▶ _Task directions_: From the forum post on rifle and scope cant, pull out word for word the passage starting with "Also, I'm a" and going on through "firearm)! Right? Wrong?".

Rifle cant and scope cant.

greg11

CGN frequent flyer
Rating - 97.3%
36   1   0
Reading a bunch of articles about cant, but after a while it just seems as if people online in the various forums start talking in circles.

Hodnett on the Magpul vid made mention of the idea that rifle cant doesn't matter. What does matter is scope cant. I cannot really see this making sense. Does it?

Then I see 16 time National High Power champ Dave Tubb's gun:
http://www.gun-blog.com/2011/08/what-cant.html

My point is this. Hodnett says you can just "eyeball" whether your scope is relatively level to your firearm by making the reticle as close to perpendicular to your weaver base as possible. Is that really good enough?

Also, I'm a little concerned that my Burris Signature rings have my Sightron off the bore axis. It just looks a little off, like the scope body is pointing to the right (at the front). Just a little though. would that have an effect? I'm guessing no, because that's what the knobs are for (correcting misalignment between the optic and the firearm)! Right? Wrong?

This is all blowing my mind.

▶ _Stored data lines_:

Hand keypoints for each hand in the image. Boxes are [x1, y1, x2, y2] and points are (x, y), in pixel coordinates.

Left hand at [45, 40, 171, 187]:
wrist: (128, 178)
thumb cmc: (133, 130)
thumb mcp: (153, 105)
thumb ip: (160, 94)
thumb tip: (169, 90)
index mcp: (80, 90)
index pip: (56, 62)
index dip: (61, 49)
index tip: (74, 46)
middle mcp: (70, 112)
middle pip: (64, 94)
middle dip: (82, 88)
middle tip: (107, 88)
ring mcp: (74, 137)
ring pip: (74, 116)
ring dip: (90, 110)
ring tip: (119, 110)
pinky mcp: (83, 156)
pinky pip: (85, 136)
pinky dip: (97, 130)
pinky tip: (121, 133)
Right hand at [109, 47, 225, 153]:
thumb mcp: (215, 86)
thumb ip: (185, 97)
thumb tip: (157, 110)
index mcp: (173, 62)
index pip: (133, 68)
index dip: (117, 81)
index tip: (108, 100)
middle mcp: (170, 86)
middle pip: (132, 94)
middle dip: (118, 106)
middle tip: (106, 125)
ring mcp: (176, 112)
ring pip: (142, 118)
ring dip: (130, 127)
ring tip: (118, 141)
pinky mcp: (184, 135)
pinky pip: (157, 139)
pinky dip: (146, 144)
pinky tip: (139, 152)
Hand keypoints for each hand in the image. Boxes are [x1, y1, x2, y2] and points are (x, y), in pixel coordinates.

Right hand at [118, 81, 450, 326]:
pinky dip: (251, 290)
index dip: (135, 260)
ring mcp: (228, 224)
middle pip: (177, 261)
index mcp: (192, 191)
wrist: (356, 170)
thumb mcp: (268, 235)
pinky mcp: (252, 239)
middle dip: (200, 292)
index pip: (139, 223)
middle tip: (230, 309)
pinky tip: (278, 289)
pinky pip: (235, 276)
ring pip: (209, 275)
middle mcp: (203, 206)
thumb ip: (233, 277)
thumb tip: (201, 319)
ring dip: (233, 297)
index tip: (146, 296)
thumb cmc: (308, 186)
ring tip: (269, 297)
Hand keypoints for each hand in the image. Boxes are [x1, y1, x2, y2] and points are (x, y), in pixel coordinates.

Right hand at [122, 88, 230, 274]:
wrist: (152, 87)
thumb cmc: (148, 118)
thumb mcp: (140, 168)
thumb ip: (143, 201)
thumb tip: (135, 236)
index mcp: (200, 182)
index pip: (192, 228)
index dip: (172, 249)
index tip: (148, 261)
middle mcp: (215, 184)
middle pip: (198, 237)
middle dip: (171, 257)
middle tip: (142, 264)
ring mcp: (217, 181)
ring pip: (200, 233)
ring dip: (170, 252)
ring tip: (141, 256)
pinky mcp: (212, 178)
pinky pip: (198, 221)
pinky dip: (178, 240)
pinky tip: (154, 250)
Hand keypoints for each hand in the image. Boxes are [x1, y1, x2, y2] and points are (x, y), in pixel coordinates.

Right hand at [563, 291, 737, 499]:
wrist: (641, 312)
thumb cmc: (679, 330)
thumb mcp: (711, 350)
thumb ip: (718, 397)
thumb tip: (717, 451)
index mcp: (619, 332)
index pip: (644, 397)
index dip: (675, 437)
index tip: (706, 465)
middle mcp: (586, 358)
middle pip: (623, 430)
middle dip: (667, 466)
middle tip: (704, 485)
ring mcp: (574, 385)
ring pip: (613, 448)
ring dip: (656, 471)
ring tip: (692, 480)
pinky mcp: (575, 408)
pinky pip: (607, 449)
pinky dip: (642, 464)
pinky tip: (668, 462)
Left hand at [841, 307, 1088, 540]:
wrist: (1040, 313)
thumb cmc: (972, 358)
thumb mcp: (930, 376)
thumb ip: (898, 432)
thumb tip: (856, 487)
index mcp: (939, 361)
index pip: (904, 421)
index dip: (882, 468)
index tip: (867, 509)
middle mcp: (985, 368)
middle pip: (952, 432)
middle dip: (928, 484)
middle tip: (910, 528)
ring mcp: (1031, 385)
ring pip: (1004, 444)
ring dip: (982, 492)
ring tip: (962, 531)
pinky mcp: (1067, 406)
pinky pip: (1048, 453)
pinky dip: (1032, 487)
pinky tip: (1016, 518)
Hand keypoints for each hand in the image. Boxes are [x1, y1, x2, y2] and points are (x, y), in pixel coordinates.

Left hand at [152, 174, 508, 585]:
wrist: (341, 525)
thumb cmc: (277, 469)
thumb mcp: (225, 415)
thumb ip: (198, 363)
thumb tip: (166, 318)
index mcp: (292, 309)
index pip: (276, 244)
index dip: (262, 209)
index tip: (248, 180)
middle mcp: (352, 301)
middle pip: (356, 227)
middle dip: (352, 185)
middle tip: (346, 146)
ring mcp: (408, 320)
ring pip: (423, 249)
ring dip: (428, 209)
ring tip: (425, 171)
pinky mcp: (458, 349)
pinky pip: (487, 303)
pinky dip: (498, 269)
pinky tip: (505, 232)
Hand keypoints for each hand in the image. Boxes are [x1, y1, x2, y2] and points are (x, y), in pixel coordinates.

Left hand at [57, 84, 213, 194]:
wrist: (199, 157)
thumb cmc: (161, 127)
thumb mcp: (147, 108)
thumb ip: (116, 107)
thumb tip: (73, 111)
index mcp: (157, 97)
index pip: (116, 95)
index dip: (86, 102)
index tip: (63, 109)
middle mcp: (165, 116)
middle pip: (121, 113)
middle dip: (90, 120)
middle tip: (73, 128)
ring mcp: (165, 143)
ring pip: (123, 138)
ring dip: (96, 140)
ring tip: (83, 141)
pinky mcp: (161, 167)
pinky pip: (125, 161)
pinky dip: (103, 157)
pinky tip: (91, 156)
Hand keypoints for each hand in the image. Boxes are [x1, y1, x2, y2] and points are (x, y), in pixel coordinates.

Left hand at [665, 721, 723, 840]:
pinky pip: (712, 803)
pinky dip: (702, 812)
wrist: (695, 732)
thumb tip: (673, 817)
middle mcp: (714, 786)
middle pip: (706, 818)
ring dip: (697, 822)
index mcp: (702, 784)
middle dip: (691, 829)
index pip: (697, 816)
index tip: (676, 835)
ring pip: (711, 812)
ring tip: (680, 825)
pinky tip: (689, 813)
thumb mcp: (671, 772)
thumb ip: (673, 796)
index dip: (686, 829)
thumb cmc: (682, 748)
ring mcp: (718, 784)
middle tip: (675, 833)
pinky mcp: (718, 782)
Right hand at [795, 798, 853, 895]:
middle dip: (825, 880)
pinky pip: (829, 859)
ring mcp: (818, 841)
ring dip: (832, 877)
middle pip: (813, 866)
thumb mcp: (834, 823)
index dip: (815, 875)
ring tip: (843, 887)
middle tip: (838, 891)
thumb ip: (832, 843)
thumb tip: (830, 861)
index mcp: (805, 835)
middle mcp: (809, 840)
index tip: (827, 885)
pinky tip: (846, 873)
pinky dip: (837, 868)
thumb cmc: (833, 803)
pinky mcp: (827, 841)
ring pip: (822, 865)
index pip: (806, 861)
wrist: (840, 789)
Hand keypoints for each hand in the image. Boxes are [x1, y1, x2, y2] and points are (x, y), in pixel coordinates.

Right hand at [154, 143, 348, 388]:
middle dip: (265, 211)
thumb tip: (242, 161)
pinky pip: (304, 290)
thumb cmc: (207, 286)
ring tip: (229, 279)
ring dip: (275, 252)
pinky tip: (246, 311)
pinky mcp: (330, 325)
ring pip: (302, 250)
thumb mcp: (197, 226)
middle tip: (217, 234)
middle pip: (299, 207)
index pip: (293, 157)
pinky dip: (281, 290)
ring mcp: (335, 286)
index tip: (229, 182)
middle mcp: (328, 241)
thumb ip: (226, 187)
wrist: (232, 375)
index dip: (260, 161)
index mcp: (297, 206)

▶ _Result of this task_:
Also, I'm a little concerned that my Burris Signature rings have my Sightron off the bore axis. It just looks a little off, like the scope body is pointing to the right (at the front). Just a little though. would that have an effect? I'm guessing no, because that's what the knobs are for (correcting misalignment between the optic and the firearm)! Right? Wrong?